■ Source passage
Please let your DH deal with it and I hope they stay away. They add nothing good to your life, nor your DCs' lives.

WinkyWinkola · 27/05/2012 15:01

You owe them nothing. They didn't protect you and they won't protect your children from that damaged man.

something2say · 27/05/2012 15:06

When there's an elephant in the living room, it can take one person to leave, and then return - and see it for what it is.

You are not wrong for saying how it is.

What happens after that, who knows until you do it.

I did it and got left with nothing. That has left a wound. But the wound does not fester. There are no new pokes to it. Nothing new ever happens with the elephant, it is out of my life now. The wound remains. Factor that in, and tell them to get stuffed. Good luck xx Your hb sounds great btw. Just what you want. My fellas always stood up for me with my folks too. I loved them all the more for it and always will remember their loyalty.

RandomMess · 27/05/2012 15:10

I would arrange to go out on your dc's birthdays from now on to ensure they cannot ever turn up and ruin it again.

You do need to cut them out of your lives, they bring you nothing but angst but that is a decision you need to make for yourself. Titles mean nothing being a biological grandparent does not bring rights or responsibilties your dc will not miss them - merely perhaps miss the idea of wonderful grandparents, a role they will never fulfill.

bringbacksideburns · 27/05/2012 15:10

They have a habit of creating scenes on the Birthdays of your children?

Uninvite them this once. Get your dh to tell them you have changed your plans.
Also he can reinforce that your brother is not welcome on any future visits.

Sounds awful Sad

twinkletwinkleoldbat · 27/05/2012 15:22

You are all right, I know this and am completely deluding myself. I am allowing a few remembered happy times from childhood to blind me to how completely mad these people are. All my friends refer to them as 'the crazies' or 'the insaniacs' - they must be so frustrated with me. My fear is that my dad will start some kind of court proceedings if I stop him seeing my dc. But then I don't suppose the law would look too kindly on the whole assault-by-dodgy-uncle issue!
I am having my dd's party the weekend after and they don't know about it - this is my way of fobbing them off I guess. The party will be full of friends and my lovely inlaws and I just want everyone feeling relaxed.

OP posts:
Thumbwitch · 27/05/2012 15:29

What on earth kind of court proceedings do you think your father could a) start and b) win??
They might threaten it, but they won't get away with it!
Grandparents, afaik, have no legal rights to grandchildren - and you have a great defence anyway, even if they did manage to find someone cracked enough to take their case!

twinkletwinkleoldbat · 27/05/2012 15:34

Thumbwitch you're right. I need to get out of the habit of being scared of them. I'm nearly 40 fgs! It seems grotesque to make them choose between me and their son, but they seem hell bent on forcing this.

■ Entries provided

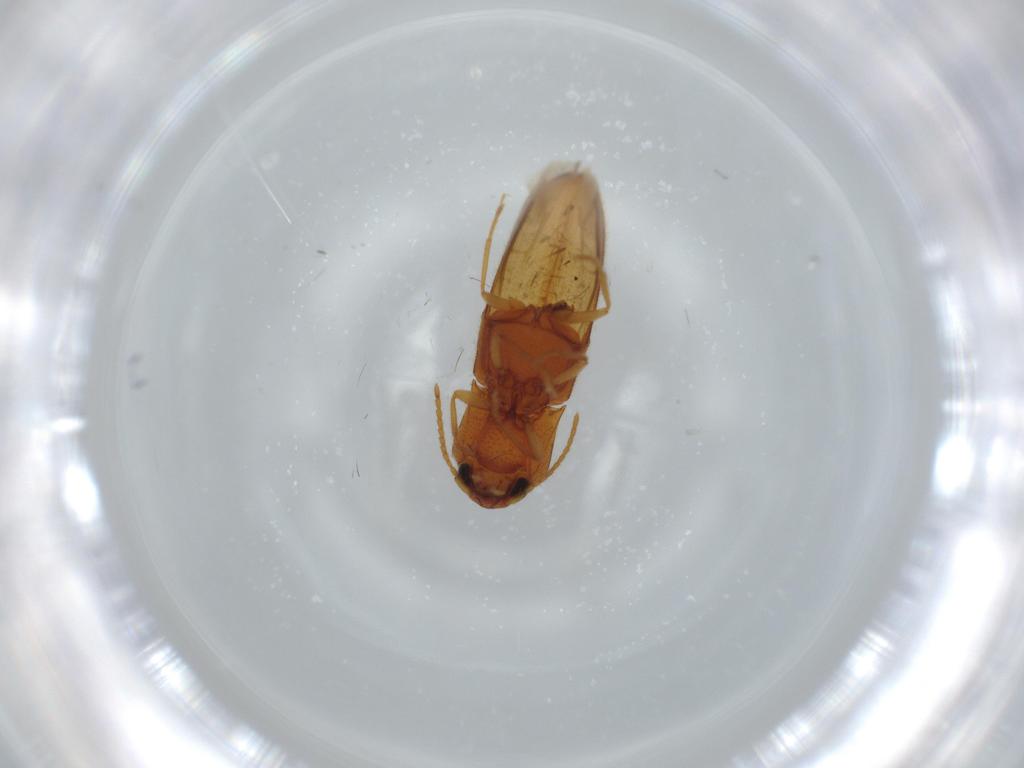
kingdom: Animalia
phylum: Arthropoda
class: Insecta
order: Coleoptera
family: Elateridae
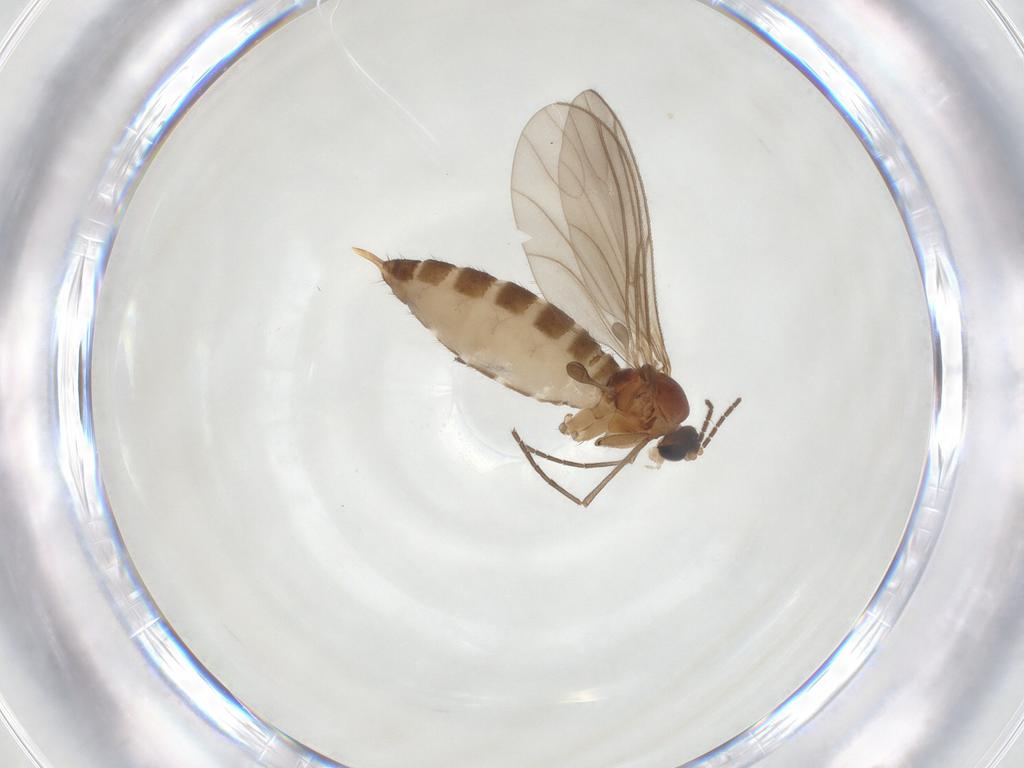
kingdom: Animalia
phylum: Arthropoda
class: Insecta
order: Diptera
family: Sciaridae
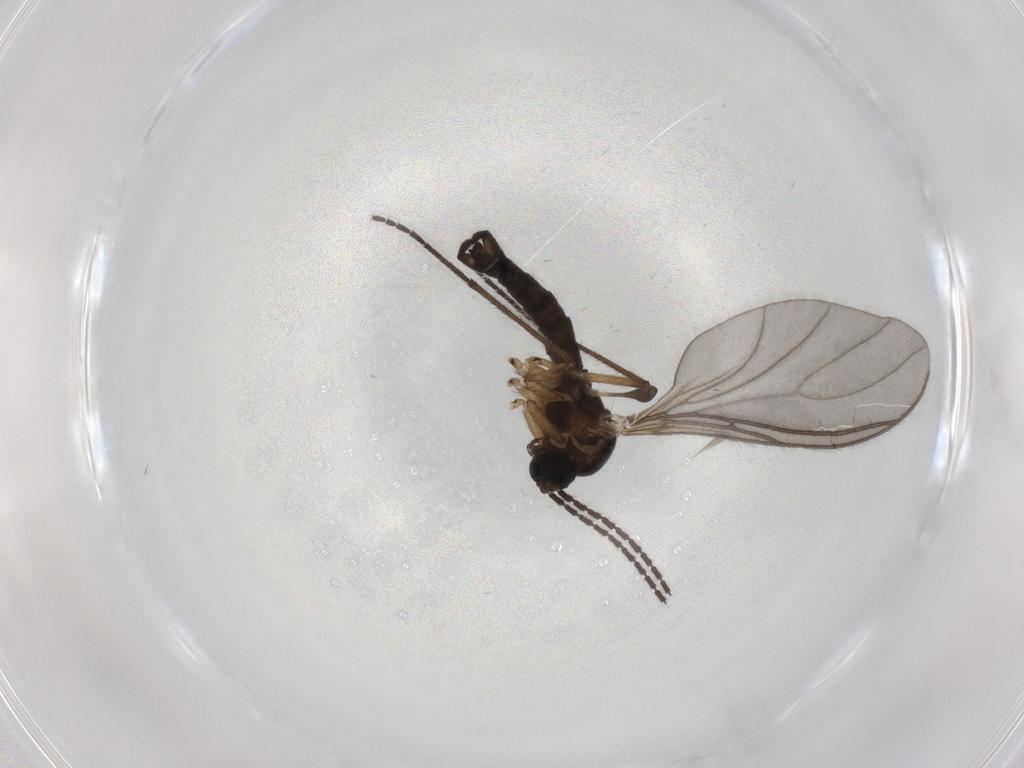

■ Work task
Answer these questions using the forum thread.
(a) What does RandomMess suggest doing on the children's birthdays from now on?
(b) What names do twinkletwinkleoldbat's friends use for the parents?
(c) How old does twinkletwinkleoldbat say they are nearly?

■ Output of the exercise
(a) Arrange to go out, so the grandparents can't ever turn up and ruin the day again.
(b) 'The crazies' or 'the insaniacs'.
(c) Nearly 40.